How Much Activity Enhances Fertility? A New Study Says...
Balance is one of the hardest things to achieve in life, and it seems like that's especially true for women who are trying to get pregnant. You know that overall health and fitness play a role in fertility, but you've also heard that there really can be too much of a good thing. Trying to keep up with the "do this, do that" of research data can make you want to throw your hands up and say "I quit!"
But you don't have to be an exercise physiologist or a registered dietitian to understand a few simple points amid the building database of knowledge about fertility's connections to weight and physical activity.
And here's the latest: Moderate activity wins the game. Again.

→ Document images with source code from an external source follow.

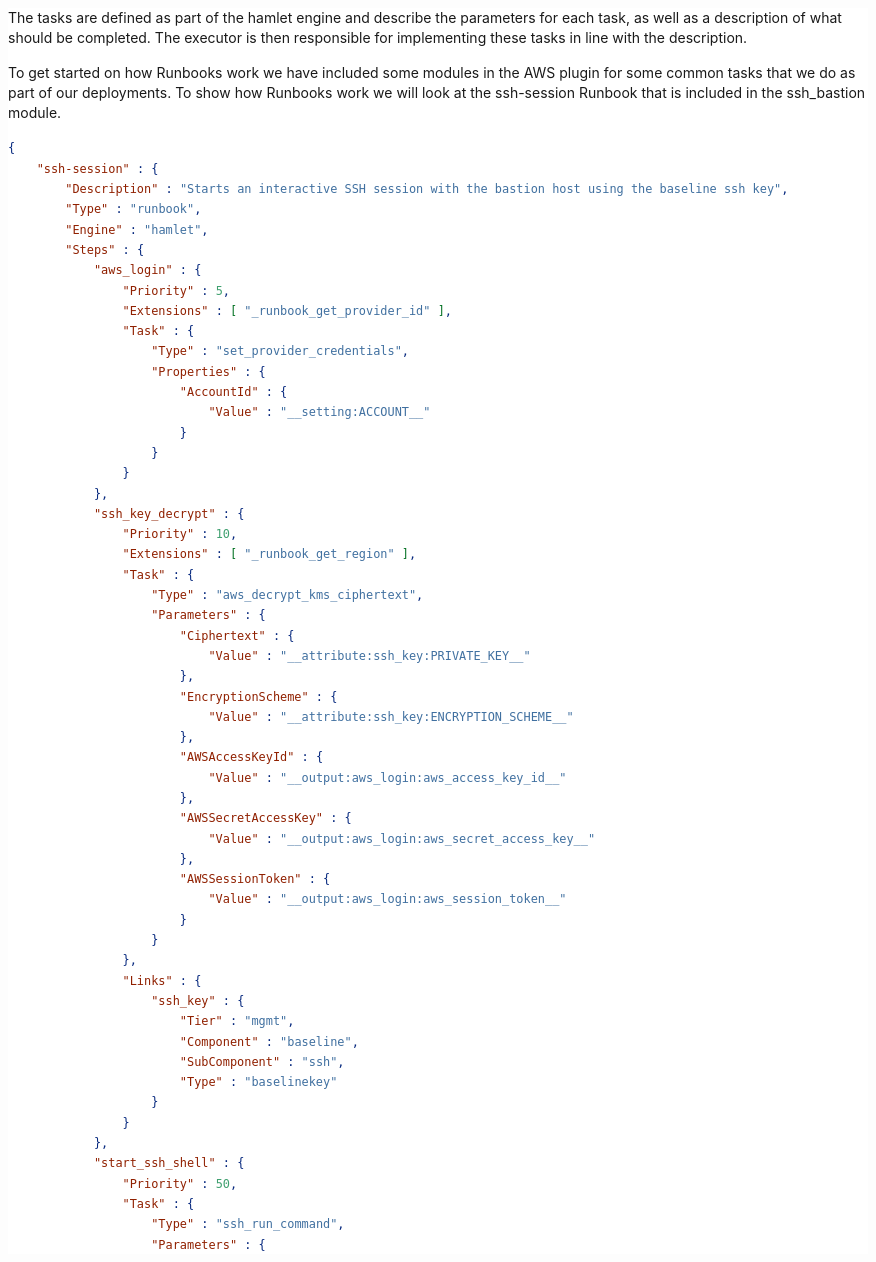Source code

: The tasks are defined as part of the hamlet engine and describe the parameters for each task, as well as a description of what should be completed. The executor is then responsible for implementing these tasks in line with the description.

To get started on how Runbooks work we have included some modules in the AWS plugin for some common tasks that we do as part of our deployments. To show how Runbooks work we will look at the ssh-session Runbook that is included in the ssh_bastion module.

```json
{
    "ssh-session" : {
        "Description" : "Starts an interactive SSH session with the bastion host using the baseline ssh key",
        "Type" : "runbook",
        "Engine" : "hamlet",
        "Steps" : {
            "aws_login" : {
                "Priority" : 5,
                "Extensions" : [ "_runbook_get_provider_id" ],
                "Task" : {
                    "Type" : "set_provider_credentials",
                    "Properties" : {
                        "AccountId" : {
                            "Value" : "__setting:ACCOUNT__"
                        }
                    }
                }
            },
            "ssh_key_decrypt" : {
                "Priority" : 10,
                "Extensions" : [ "_runbook_get_region" ],
                "Task" : {
                    "Type" : "aws_decrypt_kms_ciphertext",
                    "Parameters" : {
                        "Ciphertext" : {
                            "Value" : "__attribute:ssh_key:PRIVATE_KEY__"
                        },
                        "EncryptionScheme" : {
                            "Value" : "__attribute:ssh_key:ENCRYPTION_SCHEME__"
                        },
                        "AWSAccessKeyId" : {
                            "Value" : "__output:aws_login:aws_access_key_id__"
                        },
                        "AWSSecretAccessKey" : {
                            "Value" : "__output:aws_login:aws_secret_access_key__"
                        },
                        "AWSSessionToken" : {
                            "Value" : "__output:aws_login:aws_session_token__"
                        }
                    }
                },
                "Links" : {
                    "ssh_key" : {
                        "Tier" : "mgmt",
                        "Component" : "baseline",
                        "SubComponent" : "ssh",
                        "Type" : "baselinekey"
                    }
                }
            },
            "start_ssh_shell" : {
                "Priority" : 50,
                "Task" : {
                    "Type" : "ssh_run_command",
                    "Parameters" : {
```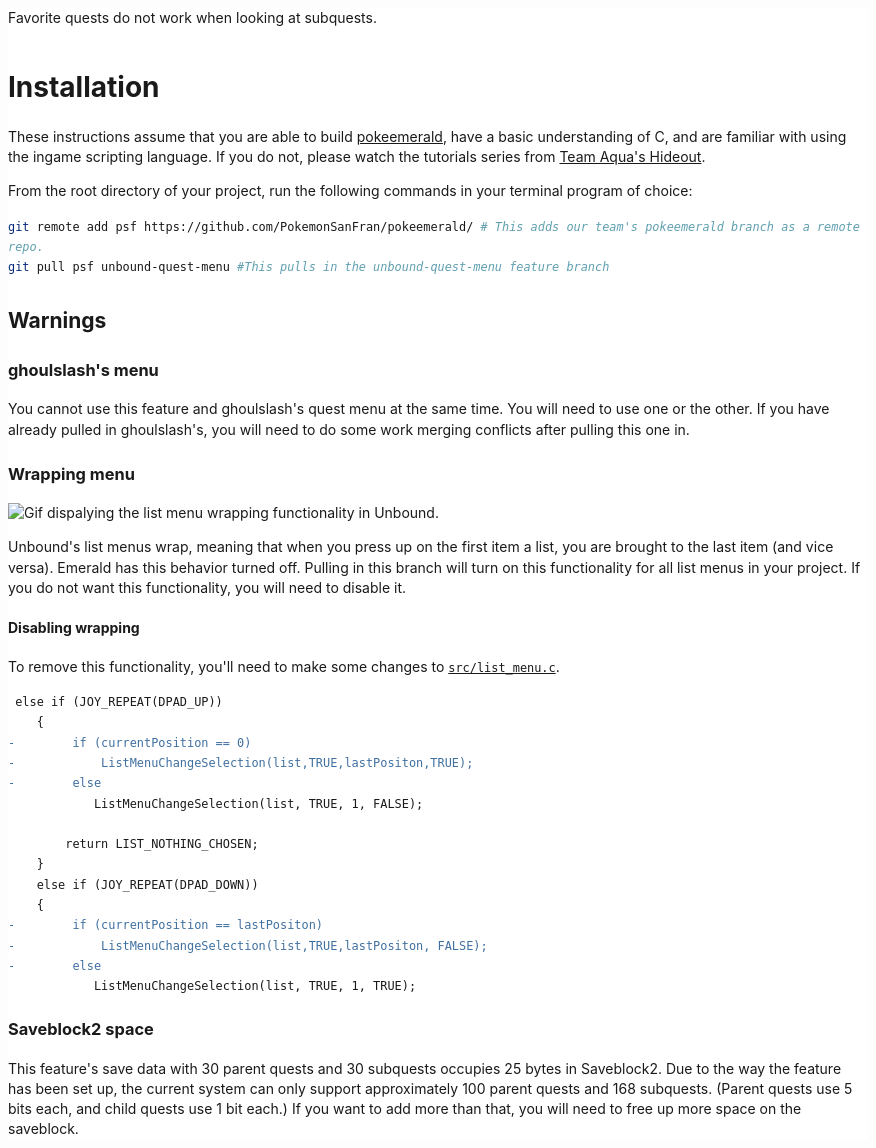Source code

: Favorite quests do not work when looking at subquests.

# Installation
These instructions assume that you are able to build [pokeemerald](https://github.com/pret/pokeemerald), have a basic understanding of C, and are familiar with using the ingame scripting language. If you do not, please watch the tutorials series from [Team Aqua's Hideout](https://www.youtube.com/channel/UCVVxdZT8jgRHNhmde63G77Q/videos).

From the root directory of your project, run the following commands in your terminal program of choice:

```bash
git remote add psf https://github.com/PokemonSanFran/pokeemerald/ # This adds our team's pokeemerald branch as a remote repo.
git pull psf unbound-quest-menu #This pulls in the unbound-quest-menu feature branch
```

## Warnings
### ghoulslash's menu
You cannot use this feature and ghoulslash's quest menu at the same time. You will need to use one or the other. If you have already pulled in ghoulslash's, you will need to do some work merging conflicts after pulling this one in.

### Wrapping menu
![Gif dispalying the list menu wrapping functionality in Unbound.](https://user-images.githubusercontent.com/77138753/178154617-059e9915-c8a1-4c35-b45f-a42fe8064b97.png)

Unbound's list menus wrap, meaning that when you press up on the first item a list, you are brought to the last item (and vice versa). Emerald has this behavior turned off. Pulling in this branch will turn on this functionality for all list menus in your project. If you do not want this functionality, you will need to disable it.

#### Disabling wrapping
To remove this functionality, you'll need to make some changes to [`src/list_menu.c`](https://github.com/PokemonSanFran/pokeemerald/blob/668853c9f4e37d93800b8edfcbeae8705e8e50fd/src/list_menu.c#L426-L428).

```diff c
 else if (JOY_REPEAT(DPAD_UP))
    {
-        if (currentPosition == 0)
-            ListMenuChangeSelection(list,TRUE,lastPositon,TRUE);
-        else
            ListMenuChangeSelection(list, TRUE, 1, FALSE);

        return LIST_NOTHING_CHOSEN;
    }
    else if (JOY_REPEAT(DPAD_DOWN))
    {
-        if (currentPosition == lastPositon)
-            ListMenuChangeSelection(list,TRUE,lastPositon, FALSE);
-        else
            ListMenuChangeSelection(list, TRUE, 1, TRUE);
```
### Saveblock2 space
This feature's save data with 30 parent quests and 30 subquests occupies 25 bytes in Saveblock2. Due to the way the feature has been set up, the current system can only support approximately 100 parent quests and 168 subquests. (Parent quests use 5 bits each, and child quests use 1 bit each.) If you want to add more than that, you will need to free up more space on the saveblock.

A just-released study (from Fertility & Sterility) of more than 3,000 Danish and U.S. women ages 18 to 40 found that moderate levels of physical activity resulted in "small decreases in time to pregnancy" for women of all body mass index (BMI) levels.
If you're struggling to get pregnant, that finding may not seem so exciting. But factor in the rest of the story and fertility patients may feel a little uplifted by this study.
Importantly, the subjects in this study were drawn from the general population, not from among fertility patients. Requirements of participation included:
- being in a stable relationship with a male partner
- planning to get pregnant
- not receiving fertility treatment
Participants were followed for a year or until they conceived. The researchers looked at several variables, including differences in length of time to conception for women throughout the BMI range. They found that vigorous physical activity either works against you (for women of "normal weight," BMI under 25) or doesn't do anything for you (for overweight or obese women, BMI of 25 or above) in terms of time it took to get pregnant.
In this study, vigorous activity included running, fast cycling, aerobics, gymnastics, and swimming.
The "winners" -- in this case, those who took the shortest amount of time to pregnancy -- were women who engaged in 20 to 39 MET hours (total metabolic equivalents assigned to different kinds of activity) per week of physical activity. And moderate activity was key.
Though the authors concede more data is warranted to investigate different types of physical activity in relation to fertility, their study suggests that overweight or obese women might benefit from any physical activity and lean women will likely enhance their fertility by switching to moderate, rather than vigorous, activity.
So what's moderate?
Brisk walking, leisurely cycling, golfing and gardening.